▸ **Saved entries**
════════════════

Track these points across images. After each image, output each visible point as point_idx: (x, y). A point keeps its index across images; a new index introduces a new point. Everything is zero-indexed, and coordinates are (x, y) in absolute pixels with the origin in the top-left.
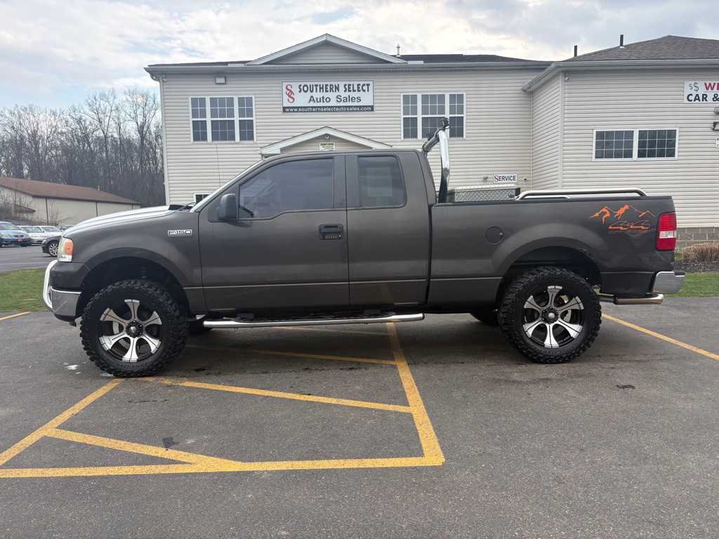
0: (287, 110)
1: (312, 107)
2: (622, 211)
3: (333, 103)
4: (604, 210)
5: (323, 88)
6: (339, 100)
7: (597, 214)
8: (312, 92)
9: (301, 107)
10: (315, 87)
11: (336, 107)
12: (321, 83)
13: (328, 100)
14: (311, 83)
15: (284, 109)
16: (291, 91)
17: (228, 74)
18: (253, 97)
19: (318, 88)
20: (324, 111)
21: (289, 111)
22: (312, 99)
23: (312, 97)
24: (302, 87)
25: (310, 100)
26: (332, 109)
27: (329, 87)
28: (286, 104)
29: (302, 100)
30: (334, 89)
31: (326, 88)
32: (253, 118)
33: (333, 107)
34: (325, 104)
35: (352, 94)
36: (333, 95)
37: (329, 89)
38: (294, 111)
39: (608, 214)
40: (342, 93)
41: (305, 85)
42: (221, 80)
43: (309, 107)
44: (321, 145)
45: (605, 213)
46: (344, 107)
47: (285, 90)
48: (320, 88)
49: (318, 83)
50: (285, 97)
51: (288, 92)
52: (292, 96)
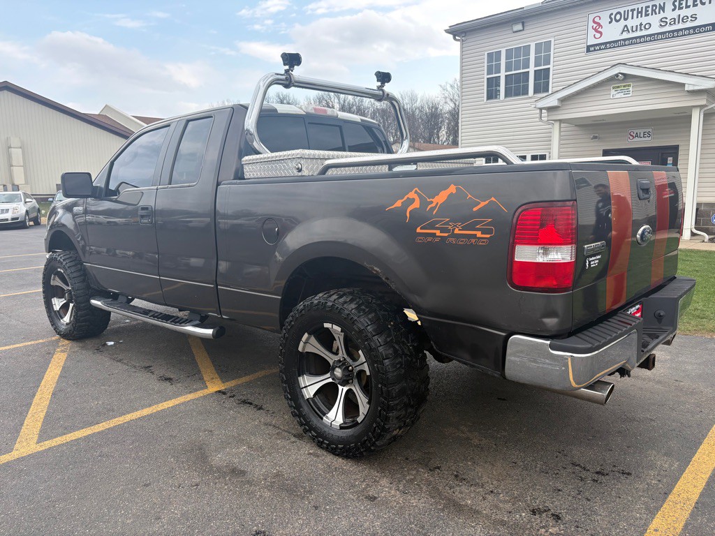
0: (592, 49)
1: (625, 40)
2: (441, 198)
3: (655, 29)
4: (412, 195)
5: (641, 12)
6: (663, 24)
7: (398, 204)
8: (625, 19)
9: (610, 43)
10: (630, 13)
11: (658, 34)
12: (640, 6)
13: (647, 27)
14: (626, 9)
15: (588, 47)
16: (599, 24)
17: (527, 17)
18: (552, 40)
19: (635, 13)
20: (640, 42)
21: (595, 50)
22: (626, 29)
23: (626, 26)
24: (613, 17)
25: (623, 31)
26: (653, 38)
27: (650, 9)
28: (592, 41)
29: (612, 32)
30: (657, 11)
31: (647, 11)
32: (550, 66)
33: (654, 35)
34: (644, 33)
35: (684, 12)
36: (654, 20)
37: (650, 12)
38: (600, 49)
39: (416, 205)
40: (669, 14)
41: (619, 13)
42: (519, 27)
43: (620, 40)
44: (614, 88)
45: (414, 200)
46: (669, 32)
47: (591, 24)
48: (638, 13)
49: (635, 7)
50: (592, 32)
51: (595, 25)
52: (600, 30)
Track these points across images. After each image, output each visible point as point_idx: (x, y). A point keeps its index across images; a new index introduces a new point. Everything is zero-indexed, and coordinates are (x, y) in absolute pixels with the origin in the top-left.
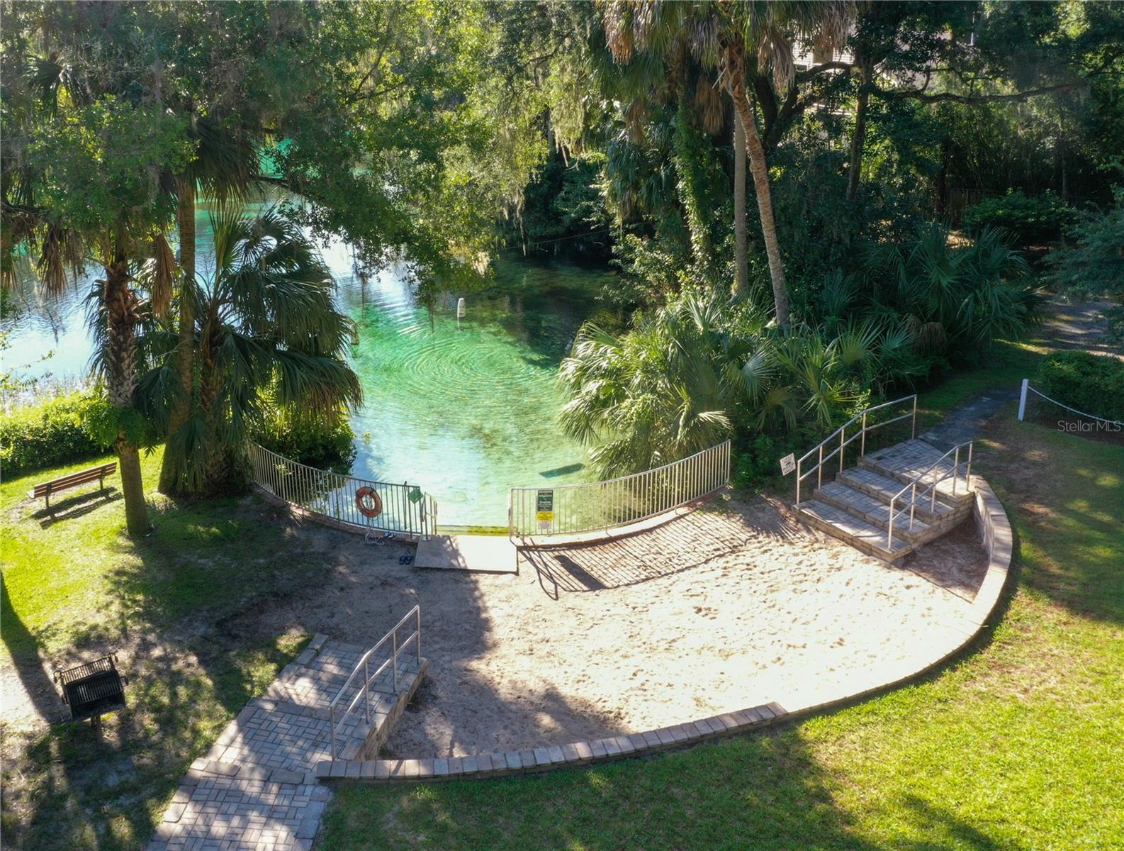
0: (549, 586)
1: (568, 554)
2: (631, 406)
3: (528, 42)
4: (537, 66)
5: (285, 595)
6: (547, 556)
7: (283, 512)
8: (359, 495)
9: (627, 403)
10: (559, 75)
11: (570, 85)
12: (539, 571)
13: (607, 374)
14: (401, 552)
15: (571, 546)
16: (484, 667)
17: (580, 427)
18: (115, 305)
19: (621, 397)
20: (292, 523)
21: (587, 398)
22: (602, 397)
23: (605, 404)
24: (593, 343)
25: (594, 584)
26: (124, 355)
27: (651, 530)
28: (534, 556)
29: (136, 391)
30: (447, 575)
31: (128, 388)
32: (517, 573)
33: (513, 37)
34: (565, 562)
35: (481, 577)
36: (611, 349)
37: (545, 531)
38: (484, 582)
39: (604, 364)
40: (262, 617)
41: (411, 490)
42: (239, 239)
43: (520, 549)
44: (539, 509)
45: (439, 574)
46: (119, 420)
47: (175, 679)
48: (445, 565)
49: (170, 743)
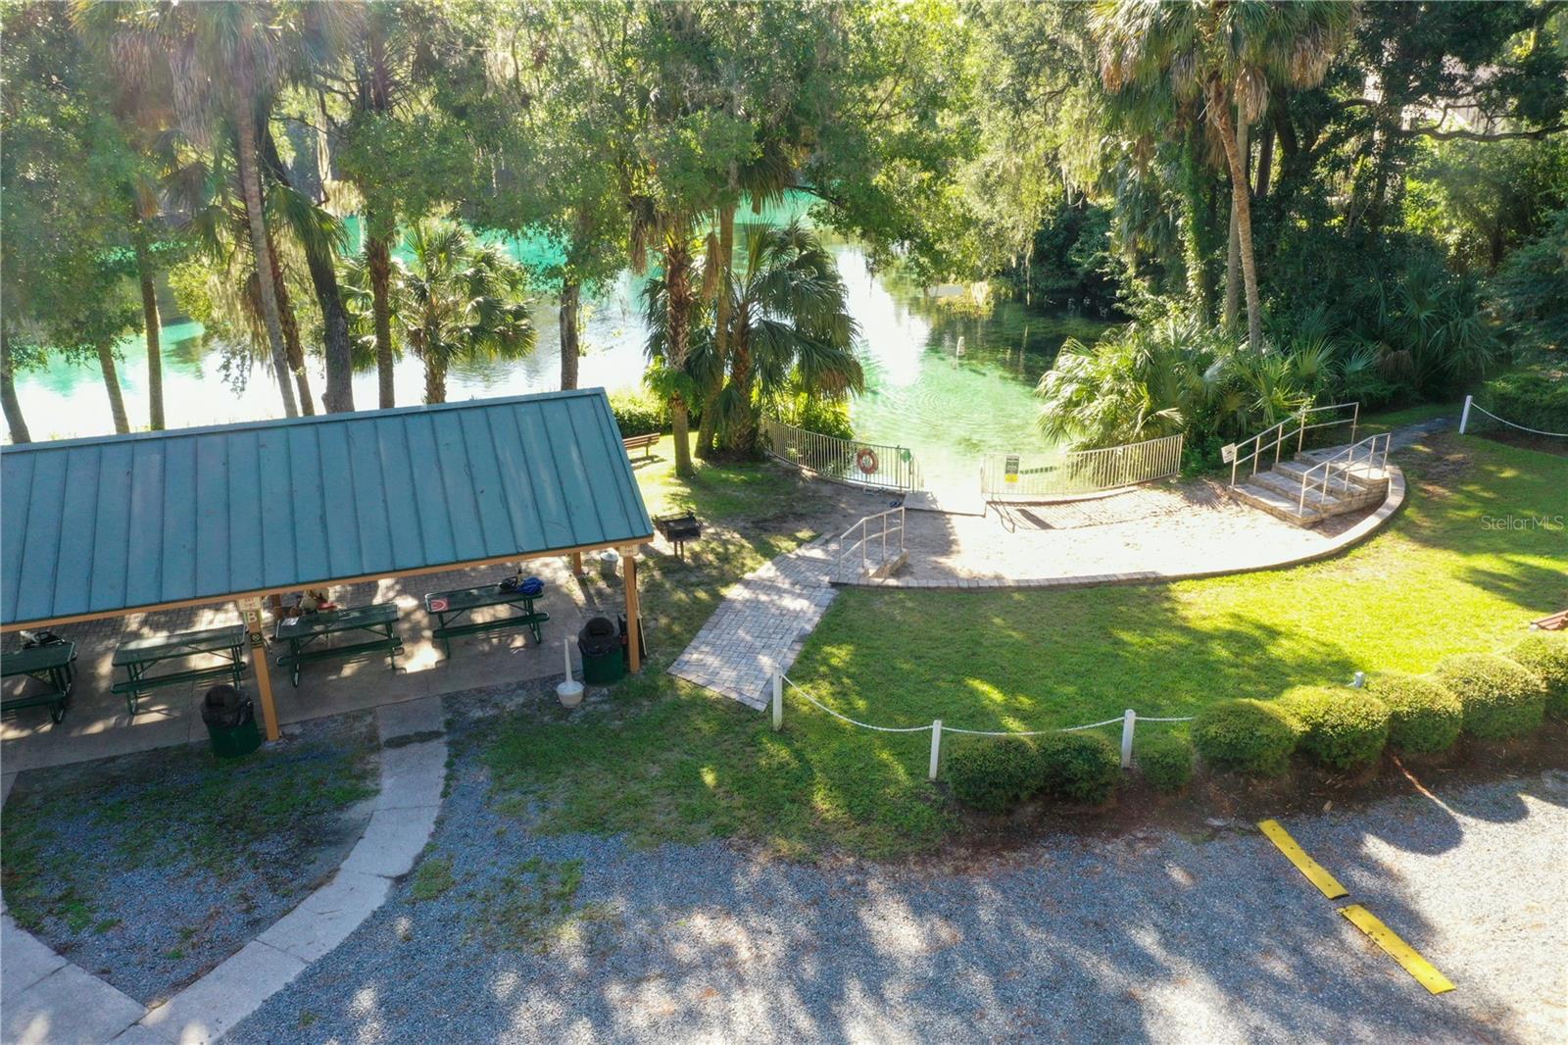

════════════════

▸ **What to do**
Put every line of the data above into a numbered list, skipping any blank lines. Leave the pictures out of your answer.

▸ **Answer section**
1. Track these points across images. After each image, output each visible point as point_idx: (x, y). A point keeps its index across images; a new index introduces a new point. Everything is zero-indexed, and coordinates are (x, y) in absolute pixels with the origin in the top-left.
2. 0: (287, 110)
3. 1: (312, 107)
4. 2: (622, 211)
5. 3: (333, 103)
6. 4: (604, 210)
7. 5: (323, 88)
8. 6: (339, 100)
9. 7: (597, 214)
10. 8: (312, 92)
11. 9: (301, 107)
12. 10: (315, 87)
13. 11: (336, 107)
14. 12: (321, 83)
15. 13: (328, 100)
16. 14: (311, 83)
17. 15: (284, 109)
18. 16: (291, 91)
19. 17: (228, 74)
20. 18: (253, 97)
21. 19: (318, 88)
22. 20: (324, 111)
23. 21: (289, 111)
24. 22: (312, 99)
25. 23: (312, 97)
26. 24: (302, 87)
27. 25: (310, 100)
28. 26: (332, 109)
29. 27: (329, 87)
30. 28: (286, 104)
31. 29: (302, 100)
32. 30: (334, 89)
33. 31: (326, 88)
34. 32: (253, 118)
35. 33: (333, 107)
36. 34: (325, 104)
37. 35: (352, 94)
38. 36: (333, 95)
39. 37: (329, 89)
40. 38: (294, 111)
41. 39: (608, 214)
42. 40: (342, 93)
43. 41: (305, 85)
44. 42: (221, 80)
45. 43: (309, 107)
46. 44: (321, 145)
47. 45: (605, 213)
48. 46: (344, 107)
49. 47: (285, 90)
50. 48: (320, 88)
51. 49: (318, 83)
52. 50: (285, 97)
53. 51: (288, 92)
54. 52: (292, 96)
55. 0: (592, 49)
56. 1: (625, 40)
57. 2: (441, 198)
58. 3: (655, 29)
59. 4: (412, 195)
60. 5: (641, 12)
61. 6: (663, 24)
62. 7: (398, 204)
63. 8: (625, 19)
64. 9: (610, 43)
65. 10: (630, 13)
66. 11: (658, 34)
67. 12: (640, 6)
68. 13: (647, 27)
69. 14: (626, 9)
70. 15: (588, 47)
71. 16: (599, 24)
72. 17: (527, 17)
73. 18: (552, 40)
74. 19: (635, 13)
75. 20: (640, 42)
76. 21: (595, 50)
77. 22: (626, 29)
78. 23: (626, 26)
79. 24: (613, 17)
80. 25: (623, 31)
81. 26: (653, 38)
82. 27: (650, 9)
83. 28: (592, 41)
84. 29: (612, 32)
85. 30: (657, 11)
86. 31: (647, 11)
87. 32: (550, 66)
88. 33: (654, 35)
89. 34: (644, 33)
90. 35: (684, 12)
91. 36: (654, 20)
92. 37: (650, 12)
93. 38: (600, 49)
94. 39: (416, 205)
95. 40: (669, 14)
96. 41: (619, 13)
97. 42: (519, 27)
98. 43: (620, 40)
99. 44: (614, 88)
100. 45: (414, 200)
101. 46: (669, 32)
102. 47: (591, 24)
103. 48: (638, 13)
104. 49: (635, 7)
105. 50: (592, 32)
106. 51: (595, 25)
107. 52: (600, 30)
108. Track these points across images. After each image, output each visible point as point_idx: (x, y). A point keeps its index across images; a new index introduces a new point. Everything is zero-indexed, and coordinates are (x, y) in absolute pixels with the origin in the top-left.
109. 0: (549, 586)
110. 1: (568, 554)
111. 2: (631, 406)
112. 3: (528, 42)
113. 4: (537, 66)
114. 5: (285, 595)
115. 6: (547, 556)
116. 7: (283, 512)
117. 8: (359, 495)
118. 9: (627, 403)
119. 10: (559, 75)
120. 11: (570, 85)
121. 12: (539, 571)
122. 13: (607, 374)
123. 14: (401, 552)
124. 15: (571, 546)
125. 16: (484, 667)
126. 17: (580, 427)
127. 18: (115, 305)
128. 19: (621, 397)
129. 20: (292, 523)
130. 21: (587, 398)
131. 22: (602, 397)
132. 23: (605, 404)
133. 24: (593, 343)
134. 25: (594, 584)
135. 26: (124, 355)
136. 27: (651, 530)
137. 28: (534, 556)
138. 29: (136, 391)
139. 30: (447, 575)
140. 31: (128, 388)
141. 32: (517, 573)
142. 33: (513, 37)
143. 34: (565, 562)
144. 35: (481, 577)
145. 36: (611, 349)
146. 37: (545, 531)
147. 38: (484, 582)
148. 39: (604, 364)
149. 40: (262, 617)
150. 41: (411, 490)
151. 42: (239, 239)
152. 43: (520, 549)
153. 44: (539, 509)
154. 45: (439, 574)
155. 46: (119, 420)
156. 47: (175, 679)
157. 48: (445, 565)
158. 49: (170, 743)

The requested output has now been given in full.